> [WHAT YOU NEED TO DO] For the records that follow, please set down exactly the lines between the one holding "X127571500Y-117832000D03*" and the one holding "X108019860Y-100768600D03*", inclusive, and only those.

**** PROVIDED ENTRIES ****

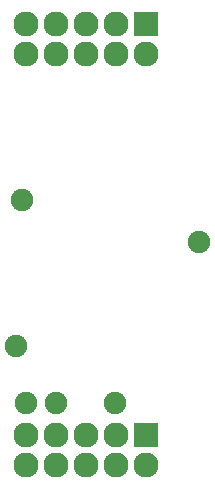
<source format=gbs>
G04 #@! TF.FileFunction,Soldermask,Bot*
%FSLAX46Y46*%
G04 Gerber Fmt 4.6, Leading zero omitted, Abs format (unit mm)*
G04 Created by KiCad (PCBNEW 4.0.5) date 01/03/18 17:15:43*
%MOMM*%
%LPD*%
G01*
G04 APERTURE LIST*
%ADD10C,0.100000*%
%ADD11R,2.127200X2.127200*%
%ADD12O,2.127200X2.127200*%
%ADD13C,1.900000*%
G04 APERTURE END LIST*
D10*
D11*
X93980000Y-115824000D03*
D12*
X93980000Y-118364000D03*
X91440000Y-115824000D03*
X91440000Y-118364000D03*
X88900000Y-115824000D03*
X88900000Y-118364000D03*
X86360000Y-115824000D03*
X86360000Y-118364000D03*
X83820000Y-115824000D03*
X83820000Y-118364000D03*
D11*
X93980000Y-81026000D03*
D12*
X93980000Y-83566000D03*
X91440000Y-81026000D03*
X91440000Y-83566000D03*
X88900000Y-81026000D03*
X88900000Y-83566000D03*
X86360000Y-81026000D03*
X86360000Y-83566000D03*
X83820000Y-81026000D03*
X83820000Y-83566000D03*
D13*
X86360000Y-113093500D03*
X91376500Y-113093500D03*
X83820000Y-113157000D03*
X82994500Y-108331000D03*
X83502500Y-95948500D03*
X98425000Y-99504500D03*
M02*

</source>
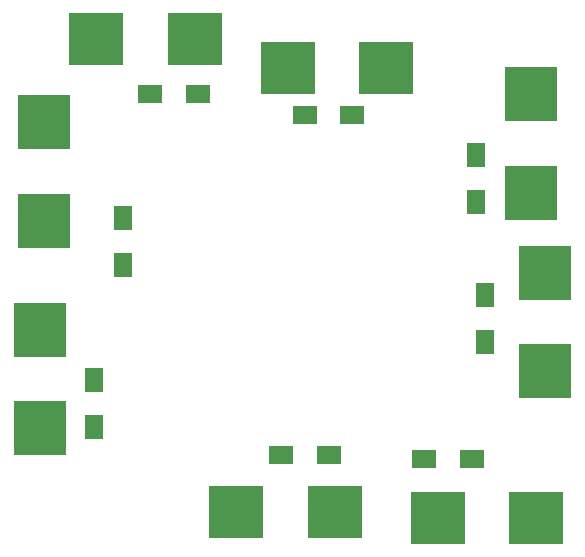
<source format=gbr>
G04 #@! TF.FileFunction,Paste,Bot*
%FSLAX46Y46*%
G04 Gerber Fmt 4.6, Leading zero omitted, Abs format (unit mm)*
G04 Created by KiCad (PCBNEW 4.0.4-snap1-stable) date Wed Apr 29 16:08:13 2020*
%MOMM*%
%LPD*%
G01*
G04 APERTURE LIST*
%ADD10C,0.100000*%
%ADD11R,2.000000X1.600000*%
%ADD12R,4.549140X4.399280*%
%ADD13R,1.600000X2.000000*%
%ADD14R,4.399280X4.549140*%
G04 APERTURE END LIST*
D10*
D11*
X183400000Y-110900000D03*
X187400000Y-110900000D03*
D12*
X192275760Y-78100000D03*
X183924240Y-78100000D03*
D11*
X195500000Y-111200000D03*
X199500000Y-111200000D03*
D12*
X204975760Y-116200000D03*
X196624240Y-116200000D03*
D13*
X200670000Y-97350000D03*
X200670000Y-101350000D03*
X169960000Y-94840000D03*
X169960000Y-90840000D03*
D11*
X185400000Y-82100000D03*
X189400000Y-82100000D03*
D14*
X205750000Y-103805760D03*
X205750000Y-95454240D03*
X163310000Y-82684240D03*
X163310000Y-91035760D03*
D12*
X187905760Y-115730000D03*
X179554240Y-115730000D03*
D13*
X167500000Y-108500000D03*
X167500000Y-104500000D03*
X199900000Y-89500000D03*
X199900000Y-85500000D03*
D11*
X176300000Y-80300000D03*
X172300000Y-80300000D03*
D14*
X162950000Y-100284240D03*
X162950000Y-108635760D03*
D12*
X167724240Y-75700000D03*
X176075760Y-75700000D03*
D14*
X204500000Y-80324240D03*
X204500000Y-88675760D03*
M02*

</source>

****
**** PROVIDED ENTRIES ****

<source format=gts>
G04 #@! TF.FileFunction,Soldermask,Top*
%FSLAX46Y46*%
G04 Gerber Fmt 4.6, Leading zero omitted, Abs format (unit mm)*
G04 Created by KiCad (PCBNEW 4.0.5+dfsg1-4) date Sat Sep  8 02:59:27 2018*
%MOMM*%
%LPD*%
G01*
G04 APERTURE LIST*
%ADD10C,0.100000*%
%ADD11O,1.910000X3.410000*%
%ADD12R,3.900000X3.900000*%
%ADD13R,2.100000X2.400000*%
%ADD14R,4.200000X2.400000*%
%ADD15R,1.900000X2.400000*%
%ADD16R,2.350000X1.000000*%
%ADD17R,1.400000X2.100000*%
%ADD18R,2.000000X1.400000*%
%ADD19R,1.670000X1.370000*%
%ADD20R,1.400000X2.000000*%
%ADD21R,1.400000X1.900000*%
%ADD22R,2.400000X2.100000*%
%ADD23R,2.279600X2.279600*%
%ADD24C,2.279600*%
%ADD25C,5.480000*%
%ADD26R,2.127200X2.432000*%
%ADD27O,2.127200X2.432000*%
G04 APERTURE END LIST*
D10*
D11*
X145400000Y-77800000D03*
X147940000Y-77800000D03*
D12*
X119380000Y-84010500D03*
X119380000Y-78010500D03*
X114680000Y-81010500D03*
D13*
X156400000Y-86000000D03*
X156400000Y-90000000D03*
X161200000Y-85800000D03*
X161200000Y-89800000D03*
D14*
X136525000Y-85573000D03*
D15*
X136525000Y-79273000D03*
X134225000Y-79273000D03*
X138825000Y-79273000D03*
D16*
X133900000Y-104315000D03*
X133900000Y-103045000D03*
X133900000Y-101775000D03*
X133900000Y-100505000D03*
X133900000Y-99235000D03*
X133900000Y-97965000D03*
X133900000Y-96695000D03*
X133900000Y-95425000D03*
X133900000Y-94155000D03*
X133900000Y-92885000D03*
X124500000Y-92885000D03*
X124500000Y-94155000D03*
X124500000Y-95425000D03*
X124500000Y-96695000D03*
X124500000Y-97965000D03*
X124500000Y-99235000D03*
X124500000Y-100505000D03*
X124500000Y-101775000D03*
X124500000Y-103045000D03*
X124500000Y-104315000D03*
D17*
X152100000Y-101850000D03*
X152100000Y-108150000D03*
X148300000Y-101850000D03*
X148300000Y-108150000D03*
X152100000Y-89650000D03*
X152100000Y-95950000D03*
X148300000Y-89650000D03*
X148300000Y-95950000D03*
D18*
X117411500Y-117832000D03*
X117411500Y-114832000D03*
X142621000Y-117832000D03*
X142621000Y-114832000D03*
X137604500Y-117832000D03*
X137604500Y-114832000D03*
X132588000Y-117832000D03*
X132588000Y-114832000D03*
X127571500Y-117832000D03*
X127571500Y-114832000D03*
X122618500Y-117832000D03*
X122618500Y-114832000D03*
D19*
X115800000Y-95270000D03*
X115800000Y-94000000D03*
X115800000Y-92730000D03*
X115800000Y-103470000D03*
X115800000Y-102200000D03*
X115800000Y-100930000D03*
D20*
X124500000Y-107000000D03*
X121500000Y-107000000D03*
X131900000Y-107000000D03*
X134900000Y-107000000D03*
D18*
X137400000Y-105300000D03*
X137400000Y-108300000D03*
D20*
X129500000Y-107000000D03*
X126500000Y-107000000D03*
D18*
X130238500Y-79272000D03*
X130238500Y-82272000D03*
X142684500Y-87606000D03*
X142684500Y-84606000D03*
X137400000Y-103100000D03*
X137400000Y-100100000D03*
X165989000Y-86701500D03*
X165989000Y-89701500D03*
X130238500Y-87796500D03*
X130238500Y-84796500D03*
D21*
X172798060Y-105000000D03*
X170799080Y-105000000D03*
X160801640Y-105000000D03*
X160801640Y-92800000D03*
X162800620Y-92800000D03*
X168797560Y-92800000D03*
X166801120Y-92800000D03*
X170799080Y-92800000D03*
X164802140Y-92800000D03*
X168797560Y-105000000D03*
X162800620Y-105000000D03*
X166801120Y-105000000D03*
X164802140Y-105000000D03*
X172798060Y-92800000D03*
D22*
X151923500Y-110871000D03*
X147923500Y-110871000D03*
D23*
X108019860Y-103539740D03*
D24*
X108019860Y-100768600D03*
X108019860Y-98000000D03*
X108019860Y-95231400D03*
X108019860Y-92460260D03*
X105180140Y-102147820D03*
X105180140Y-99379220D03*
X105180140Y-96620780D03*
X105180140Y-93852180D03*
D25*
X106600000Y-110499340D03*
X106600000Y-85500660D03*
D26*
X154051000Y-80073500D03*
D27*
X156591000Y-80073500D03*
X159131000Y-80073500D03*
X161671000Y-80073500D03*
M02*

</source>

****

> [SOLUTION]
X127571500Y-117832000D03*
X127571500Y-114832000D03*
X122618500Y-117832000D03*
X122618500Y-114832000D03*
D19*
X115800000Y-95270000D03*
X115800000Y-94000000D03*
X115800000Y-92730000D03*
X115800000Y-103470000D03*
X115800000Y-102200000D03*
X115800000Y-100930000D03*
D20*
X124500000Y-107000000D03*
X121500000Y-107000000D03*
X131900000Y-107000000D03*
X134900000Y-107000000D03*
D18*
X137400000Y-105300000D03*
X137400000Y-108300000D03*
D20*
X129500000Y-107000000D03*
X126500000Y-107000000D03*
D18*
X130238500Y-79272000D03*
X130238500Y-82272000D03*
X142684500Y-87606000D03*
X142684500Y-84606000D03*
X137400000Y-103100000D03*
X137400000Y-100100000D03*
X165989000Y-86701500D03*
X165989000Y-89701500D03*
X130238500Y-87796500D03*
X130238500Y-84796500D03*
D21*
X172798060Y-105000000D03*
X170799080Y-105000000D03*
X160801640Y-105000000D03*
X160801640Y-92800000D03*
X162800620Y-92800000D03*
X168797560Y-92800000D03*
X166801120Y-92800000D03*
X170799080Y-92800000D03*
X164802140Y-92800000D03*
X168797560Y-105000000D03*
X162800620Y-105000000D03*
X166801120Y-105000000D03*
X164802140Y-105000000D03*
X172798060Y-92800000D03*
D22*
X151923500Y-110871000D03*
X147923500Y-110871000D03*
D23*
X108019860Y-103539740D03*
D24*
X108019860Y-100768600D03*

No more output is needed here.